Yes, I agree. We expect life to be easy; it isnt. and when there is not enough sources/money etc....seen as failure; though very sad that not a Mochiach to govern us/the land,etc....without him I have very little to NO hope.

(27) Sandy & Chana Goodman, Dallas Texas, July 12, 2012 10:39 PM

Focus on your 50% chance of having a succesful marriage

Assuming that your chances of having a successful marriage are 50%, focus on making it successful. Success in marriage depends upon two things: 1. Compatibility 2. The effort each partner puts in to make the marriage enjoyable. These two elements are almost a 100% guarantee that the marriage will be fulfilling. On the other hand, if you decide not to get married, your chances of success would be zero. Sandy & Chana Goodman Dallas Texas

(26) Al, July 12, 2012 5:59 PM

Bread Takes Work

"Too many cooks spoil the soup", we say. Lots of, "Make it up as you go." thinking, makes for the bad recipe'. We are in a time of easy," Get what you want",and "Take it while you can get it." Systematic household theology could come in handy.

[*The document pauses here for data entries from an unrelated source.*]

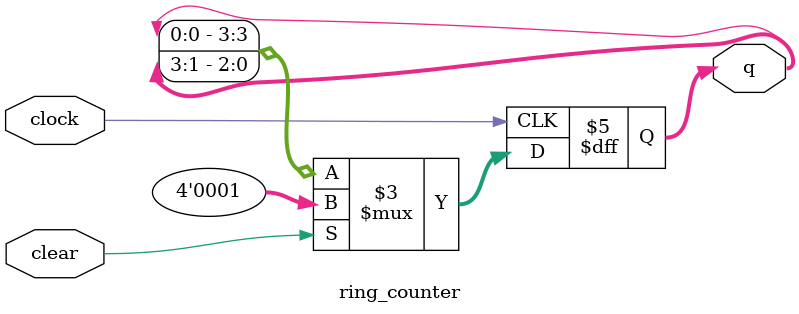
<source format=v>
module ring_counter #(
  parameter N = 4
) (
  input clock, clear,
  output reg [N-1:0] q
);

  always @(posedge clock) begin
    if (clear)
      q <= 1;
    else
      q <= { q[0], q[N-1:1] };
  end 

endmodule



</source>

We do well to impart the seasoning from the Master Chef Ha'Olam. Put the spice of Torah in from Our Adonai. Thank you for your topic. It is timely. Shalom

(25) Steve Skeete, July 11, 2012 11:43 AM

"I love you more from a distance..."

I keep hearing this story over and over again and the more I hear it the more confused I become. “We love each other dearly, but we were unhappy together”. Now that we are divorced “we support, care for and admire each other” and get along better than we ever did. Love at first sight has now become love at first parting. I ask myself what can “love” in these stories mean? And why is it easier to love my ex-wife/husband than my wife/husband? Could it be a matter f commitment? I can serve you apart because the decision is all mine, whereas if I am married to you I somehow do not have a choice. Maybe Rabbi Yaakov is right after all. Sounds like the “spoil brat” syndrome to me!

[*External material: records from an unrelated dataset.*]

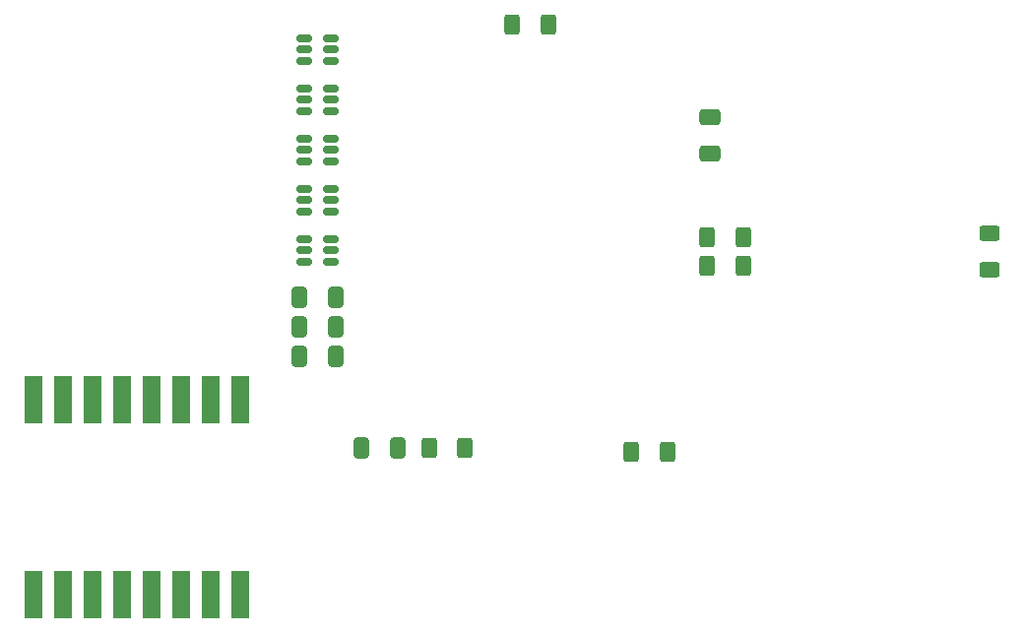
<source format=gtp>
G04 #@! TF.GenerationSoftware,KiCad,Pcbnew,9.0.5*
G04 #@! TF.CreationDate,2025-10-24T02:47:50+02:00*
G04 #@! TF.ProjectId,ESPHomeModule,45535048-6f6d-4654-9d6f-64756c652e6b,V1.0*
G04 #@! TF.SameCoordinates,Original*
G04 #@! TF.FileFunction,Paste,Top*
G04 #@! TF.FilePolarity,Positive*
%FSLAX46Y46*%
G04 Gerber Fmt 4.6, Leading zero omitted, Abs format (unit mm)*
G04 Created by KiCad (PCBNEW 9.0.5) date 2025-10-24 02:47:50*
%MOMM*%
%LPD*%
G01*
G04 APERTURE LIST*
G04 Aperture macros list*
%AMRoundRect*
0 Rectangle with rounded corners*
0 $1 Rounding radius*
0 $2 $3 $4 $5 $6 $7 $8 $9 X,Y pos of 4 corners*
0 Add a 4 corners polygon primitive as box body*
4,1,4,$2,$3,$4,$5,$6,$7,$8,$9,$2,$3,0*
0 Add four circle primitives for the rounded corners*
1,1,$1+$1,$2,$3*
1,1,$1+$1,$4,$5*
1,1,$1+$1,$6,$7*
1,1,$1+$1,$8,$9*
0 Add four rect primitives between the rounded corners*
20,1,$1+$1,$2,$3,$4,$5,0*
20,1,$1+$1,$4,$5,$6,$7,0*
20,1,$1+$1,$6,$7,$8,$9,0*
20,1,$1+$1,$8,$9,$2,$3,0*%
G04 Aperture macros list end*
%ADD10RoundRect,0.250000X-0.400000X-0.625000X0.400000X-0.625000X0.400000X0.625000X-0.400000X0.625000X0*%
%ADD11RoundRect,0.250000X0.400000X0.625000X-0.400000X0.625000X-0.400000X-0.625000X0.400000X-0.625000X0*%
%ADD12RoundRect,0.250000X-0.412500X-0.650000X0.412500X-0.650000X0.412500X0.650000X-0.412500X0.650000X0*%
%ADD13RoundRect,0.150000X0.512500X0.150000X-0.512500X0.150000X-0.512500X-0.150000X0.512500X-0.150000X0*%
%ADD14R,1.524000X4.025000*%
%ADD15RoundRect,0.250000X0.412500X0.650000X-0.412500X0.650000X-0.412500X-0.650000X0.412500X-0.650000X0*%
%ADD16RoundRect,0.250000X0.650000X-0.412500X0.650000X0.412500X-0.650000X0.412500X-0.650000X-0.412500X0*%
%ADD17RoundRect,0.250000X-0.625000X0.400000X-0.625000X-0.400000X0.625000X-0.400000X0.625000X0.400000X0*%
G04 APERTURE END LIST*
D10*
X158150000Y-94200000D03*
X161250000Y-94200000D03*
D11*
X151050000Y-57500000D03*
X147950000Y-57500000D03*
D12*
X129599500Y-80948000D03*
X132724500Y-80948000D03*
X129599500Y-86028000D03*
X132724500Y-86028000D03*
D13*
X132299500Y-64880000D03*
X132299500Y-63930000D03*
X132299500Y-62980000D03*
X130024500Y-62980000D03*
X130024500Y-63930000D03*
X130024500Y-64880000D03*
D10*
X164700000Y-78250000D03*
X167800000Y-78250000D03*
D12*
X129599500Y-83488000D03*
X132724500Y-83488000D03*
D10*
X164700000Y-75750000D03*
X167800000Y-75750000D03*
X140788000Y-93902000D03*
X143888000Y-93902000D03*
D13*
X132299500Y-60562000D03*
X132299500Y-59612000D03*
X132299500Y-58662000D03*
X130024500Y-58662000D03*
X130024500Y-59612000D03*
X130024500Y-60562000D03*
D14*
X124530000Y-89718000D03*
X121990000Y-89718000D03*
X119450000Y-89718000D03*
X116910000Y-89718000D03*
X111830000Y-89718000D03*
X114370000Y-89718000D03*
X106744000Y-106482000D03*
X106750000Y-89718000D03*
X109284000Y-106482000D03*
X111824000Y-106482000D03*
X114364000Y-106482000D03*
X116904000Y-106482000D03*
X119444000Y-106482000D03*
X121984000Y-106482000D03*
X124524000Y-106482000D03*
X109290000Y-89718000D03*
D13*
X132299500Y-69198000D03*
X132299500Y-68248000D03*
X132299500Y-67298000D03*
X130024500Y-67298000D03*
X130024500Y-68248000D03*
X130024500Y-69198000D03*
X132299500Y-77834000D03*
X132299500Y-76884000D03*
X132299500Y-75934000D03*
X130024500Y-75934000D03*
X130024500Y-76884000D03*
X130024500Y-77834000D03*
X132299500Y-73516000D03*
X132299500Y-72566000D03*
X132299500Y-71616000D03*
X130024500Y-71616000D03*
X130024500Y-72566000D03*
X130024500Y-73516000D03*
D15*
X138058500Y-93902000D03*
X134933500Y-93902000D03*
D16*
X164944000Y-68540500D03*
X164944000Y-65415500D03*
D17*
X189000000Y-75450000D03*
X189000000Y-78550000D03*
M02*

</source>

(24) Anonymous, July 11, 2012 10:33 AM

Divorce rate!!!

I reside in Israel but someone from my hometown in America just told me yesterday that from a religious school where her son learned, eight out of 12 of his classmates are divorced. In the religious community where I reside in Israel, there have been a number of divorces including divorces caused by extra-marital affairs. I have been very unhappily married to a very, very tough Israeli woman for 28 years but remained with her for the children and for G-d willing future generations but I am extremely unhappy with her due to the fact that she is extremely tough and even nasty at times plus the fact that we have totally different personalities. Unfortunately, there is quite a lot of proof that the statistics are correct. In previous generations, it was totally different. There was not the divorce rate that there is in this generation.